• **YOUR INSTRUCTIONS**
Send every record back word for word.

• **Stored data**
====

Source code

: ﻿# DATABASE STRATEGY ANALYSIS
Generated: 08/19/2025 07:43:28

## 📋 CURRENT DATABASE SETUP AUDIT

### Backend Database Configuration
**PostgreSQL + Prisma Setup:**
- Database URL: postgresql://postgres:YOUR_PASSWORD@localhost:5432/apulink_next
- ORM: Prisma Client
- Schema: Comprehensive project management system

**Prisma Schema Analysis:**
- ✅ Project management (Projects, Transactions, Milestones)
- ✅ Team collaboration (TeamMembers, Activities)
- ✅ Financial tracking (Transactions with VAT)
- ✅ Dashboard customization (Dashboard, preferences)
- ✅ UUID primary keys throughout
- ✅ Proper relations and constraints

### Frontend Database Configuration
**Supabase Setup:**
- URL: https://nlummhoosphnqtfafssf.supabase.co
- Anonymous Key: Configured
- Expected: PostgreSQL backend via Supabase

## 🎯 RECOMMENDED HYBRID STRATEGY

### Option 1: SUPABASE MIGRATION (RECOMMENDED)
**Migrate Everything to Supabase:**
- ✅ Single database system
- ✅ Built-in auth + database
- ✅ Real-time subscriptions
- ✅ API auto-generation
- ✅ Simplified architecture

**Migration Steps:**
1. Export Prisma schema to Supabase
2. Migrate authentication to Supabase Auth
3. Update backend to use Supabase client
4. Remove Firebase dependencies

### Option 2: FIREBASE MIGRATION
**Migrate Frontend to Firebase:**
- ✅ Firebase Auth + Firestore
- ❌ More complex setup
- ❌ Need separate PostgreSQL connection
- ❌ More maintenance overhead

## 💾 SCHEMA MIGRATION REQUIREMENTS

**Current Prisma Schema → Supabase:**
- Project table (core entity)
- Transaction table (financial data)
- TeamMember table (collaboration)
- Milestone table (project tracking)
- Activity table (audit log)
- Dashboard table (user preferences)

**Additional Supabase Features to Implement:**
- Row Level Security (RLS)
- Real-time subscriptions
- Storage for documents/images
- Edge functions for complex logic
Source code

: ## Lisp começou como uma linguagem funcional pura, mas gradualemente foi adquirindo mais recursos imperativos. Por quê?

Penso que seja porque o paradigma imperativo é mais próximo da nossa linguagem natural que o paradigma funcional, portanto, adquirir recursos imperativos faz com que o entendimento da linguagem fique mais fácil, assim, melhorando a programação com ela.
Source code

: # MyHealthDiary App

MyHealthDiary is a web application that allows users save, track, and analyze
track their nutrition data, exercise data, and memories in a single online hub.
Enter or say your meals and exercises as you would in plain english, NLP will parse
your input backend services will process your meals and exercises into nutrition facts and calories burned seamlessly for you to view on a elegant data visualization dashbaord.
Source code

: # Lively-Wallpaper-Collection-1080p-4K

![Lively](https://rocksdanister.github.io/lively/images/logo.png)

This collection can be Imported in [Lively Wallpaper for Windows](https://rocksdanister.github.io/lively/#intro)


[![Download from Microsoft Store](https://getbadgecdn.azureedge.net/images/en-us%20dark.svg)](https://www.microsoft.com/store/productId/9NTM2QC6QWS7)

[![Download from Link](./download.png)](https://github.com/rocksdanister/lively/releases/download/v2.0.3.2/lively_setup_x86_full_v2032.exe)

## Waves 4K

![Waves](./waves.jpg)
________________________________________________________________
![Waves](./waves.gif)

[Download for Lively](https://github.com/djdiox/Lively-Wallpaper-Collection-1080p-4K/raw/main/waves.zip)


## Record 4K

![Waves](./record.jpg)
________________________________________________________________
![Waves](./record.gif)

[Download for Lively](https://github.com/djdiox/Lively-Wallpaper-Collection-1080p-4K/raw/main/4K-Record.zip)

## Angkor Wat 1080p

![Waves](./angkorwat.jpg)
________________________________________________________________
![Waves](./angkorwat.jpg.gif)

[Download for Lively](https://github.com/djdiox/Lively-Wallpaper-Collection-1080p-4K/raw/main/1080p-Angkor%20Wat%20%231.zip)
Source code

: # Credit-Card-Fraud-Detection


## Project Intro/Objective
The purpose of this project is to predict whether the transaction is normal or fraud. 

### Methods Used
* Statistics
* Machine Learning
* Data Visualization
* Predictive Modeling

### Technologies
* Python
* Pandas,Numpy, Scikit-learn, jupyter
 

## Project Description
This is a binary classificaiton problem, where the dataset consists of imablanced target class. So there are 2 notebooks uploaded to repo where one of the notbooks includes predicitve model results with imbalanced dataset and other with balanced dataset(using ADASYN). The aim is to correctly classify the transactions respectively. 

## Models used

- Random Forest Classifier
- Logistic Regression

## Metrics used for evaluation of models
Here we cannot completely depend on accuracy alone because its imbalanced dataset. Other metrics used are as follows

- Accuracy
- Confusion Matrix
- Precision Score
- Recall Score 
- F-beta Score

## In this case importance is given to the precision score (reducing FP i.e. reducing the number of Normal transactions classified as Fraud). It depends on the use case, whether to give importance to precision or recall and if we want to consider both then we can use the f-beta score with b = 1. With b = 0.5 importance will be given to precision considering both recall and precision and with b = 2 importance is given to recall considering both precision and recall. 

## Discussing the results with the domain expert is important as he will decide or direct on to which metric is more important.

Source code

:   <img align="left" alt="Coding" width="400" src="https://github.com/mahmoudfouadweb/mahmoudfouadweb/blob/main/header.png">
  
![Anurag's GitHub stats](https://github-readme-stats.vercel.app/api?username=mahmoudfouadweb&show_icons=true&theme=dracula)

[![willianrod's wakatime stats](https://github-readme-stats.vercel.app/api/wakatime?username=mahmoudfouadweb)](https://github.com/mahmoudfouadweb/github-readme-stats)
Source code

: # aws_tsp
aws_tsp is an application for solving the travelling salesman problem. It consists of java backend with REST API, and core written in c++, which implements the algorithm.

====

• **SOLUTION TO THIS PROBLEM**
Source code

: ﻿# DATABASE STRATEGY ANALYSIS
Generated: 08/19/2025 07:43:28

## 📋 CURRENT DATABASE SETUP AUDIT

### Backend Database Configuration
**PostgreSQL + Prisma Setup:**
- Database URL: postgresql://postgres:YOUR_PASSWORD@localhost:5432/apulink_next
- ORM: Prisma Client
- Schema: Comprehensive project management system

**Prisma Schema Analysis:**
- ✅ Project management (Projects, Transactions, Milestones)
- ✅ Team collaboration (TeamMembers, Activities)
- ✅ Financial tracking (Transactions with VAT)
- ✅ Dashboard customization (Dashboard, preferences)
- ✅ UUID primary keys throughout
- ✅ Proper relations and constraints

### Frontend Database Configuration
**Supabase Setup:**
- URL: https://nlummhoosphnqtfafssf.supabase.co
- Anonymous Key: Configured
- Expected: PostgreSQL backend via Supabase

## 🎯 RECOMMENDED HYBRID STRATEGY

### Option 1: SUPABASE MIGRATION (RECOMMENDED)
**Migrate Everything to Supabase:**
- ✅ Single database system
- ✅ Built-in auth + database
- ✅ Real-time subscriptions
- ✅ API auto-generation
- ✅ Simplified architecture

**Migration Steps:**
1. Export Prisma schema to Supabase
2. Migrate authentication to Supabase Auth
3. Update backend to use Supabase client
4. Remove Firebase dependencies

### Option 2: FIREBASE MIGRATION
**Migrate Frontend to Firebase:**
- ✅ Firebase Auth + Firestore
- ❌ More complex setup
- ❌ Need separate PostgreSQL connection
- ❌ More maintenance overhead

## 💾 SCHEMA MIGRATION REQUIREMENTS

**Current Prisma Schema → Supabase:**
- Project table (core entity)
- Transaction table (financial data)
- TeamMember table (collaboration)
- Milestone table (project tracking)
- Activity table (audit log)
- Dashboard table (user preferences)

**Additional Supabase Features to Implement:**
- Row Level Security (RLS)
- Real-time subscriptions
- Storage for documents/images
- Edge functions for complex logic
Source code

: ## Lisp começou como uma linguagem funcional pura, mas gradualemente foi adquirindo mais recursos imperativos. Por quê?

Penso que seja porque o paradigma imperativo é mais próximo da nossa linguagem natural que o paradigma funcional, portanto, adquirir recursos imperativos faz com que o entendimento da linguagem fique mais fácil, assim, melhorando a programação com ela.
Source code

: # MyHealthDiary App

MyHealthDiary is a web application that allows users save, track, and analyze
track their nutrition data, exercise data, and memories in a single online hub.
Enter or say your meals and exercises as you would in plain english, NLP will parse
your input backend services will process your meals and exercises into nutrition facts and calories burned seamlessly for you to view on a elegant data visualization dashbaord.
Source code

: # Lively-Wallpaper-Collection-1080p-4K

![Lively](https://rocksdanister.github.io/lively/images/logo.png)

This collection can be Imported in [Lively Wallpaper for Windows](https://rocksdanister.github.io/lively/#intro)


[![Download from Microsoft Store](https://getbadgecdn.azureedge.net/images/en-us%20dark.svg)](https://www.microsoft.com/store/productId/9NTM2QC6QWS7)

[![Download from Link](./download.png)](https://github.com/rocksdanister/lively/releases/download/v2.0.3.2/lively_setup_x86_full_v2032.exe)

## Waves 4K

![Waves](./waves.jpg)
________________________________________________________________
![Waves](./waves.gif)

[Download for Lively](https://github.com/djdiox/Lively-Wallpaper-Collection-1080p-4K/raw/main/waves.zip)


## Record 4K

![Waves](./record.jpg)
________________________________________________________________
![Waves](./record.gif)

[Download for Lively](https://github.com/djdiox/Lively-Wallpaper-Collection-1080p-4K/raw/main/4K-Record.zip)

## Angkor Wat 1080p

![Waves](./angkorwat.jpg)
________________________________________________________________
![Waves](./angkorwat.jpg.gif)

[Download for Lively](https://github.com/djdiox/Lively-Wallpaper-Collection-1080p-4K/raw/main/1080p-Angkor%20Wat%20%231.zip)
Source code

: # Credit-Card-Fraud-Detection


## Project Intro/Objective
The purpose of this project is to predict whether the transaction is normal or fraud. 

### Methods Used
* Statistics
* Machine Learning
* Data Visualization
* Predictive Modeling

### Technologies
* Python
* Pandas,Numpy, Scikit-learn, jupyter
 

## Project Description
This is a binary classificaiton problem, where the dataset consists of imablanced target class. So there are 2 notebooks uploaded to repo where one of the notbooks includes predicitve model results with imbalanced dataset and other with balanced dataset(using ADASYN). The aim is to correctly classify the transactions respectively. 

## Models used

- Random Forest Classifier
- Logistic Regression

## Metrics used for evaluation of models
Here we cannot completely depend on accuracy alone because its imbalanced dataset. Other metrics used are as follows

- Accuracy
- Confusion Matrix
- Precision Score
- Recall Score 
- F-beta Score

## In this case importance is given to the precision score (reducing FP i.e. reducing the number of Normal transactions classified as Fraud). It depends on the use case, whether to give importance to precision or recall and if we want to consider both then we can use the f-beta score with b = 1. With b = 0.5 importance will be given to precision considering both recall and precision and with b = 2 importance is given to recall considering both precision and recall. 

## Discussing the results with the domain expert is important as he will decide or direct on to which metric is more important.

Source code

:   <img align="left" alt="Coding" width="400" src="https://github.com/mahmoudfouadweb/mahmoudfouadweb/blob/main/header.png">
  
![Anurag's GitHub stats](https://github-readme-stats.vercel.app/api?username=mahmoudfouadweb&show_icons=true&theme=dracula)

[![willianrod's wakatime stats](https://github-readme-stats.vercel.app/api/wakatime?username=mahmoudfouadweb)](https://github.com/mahmoudfouadweb/github-readme-stats)
Source code

: # aws_tsp
aws_tsp is an application for solving the travelling salesman problem. It consists of java backend with REST API, and core written in c++, which implements the algorithm.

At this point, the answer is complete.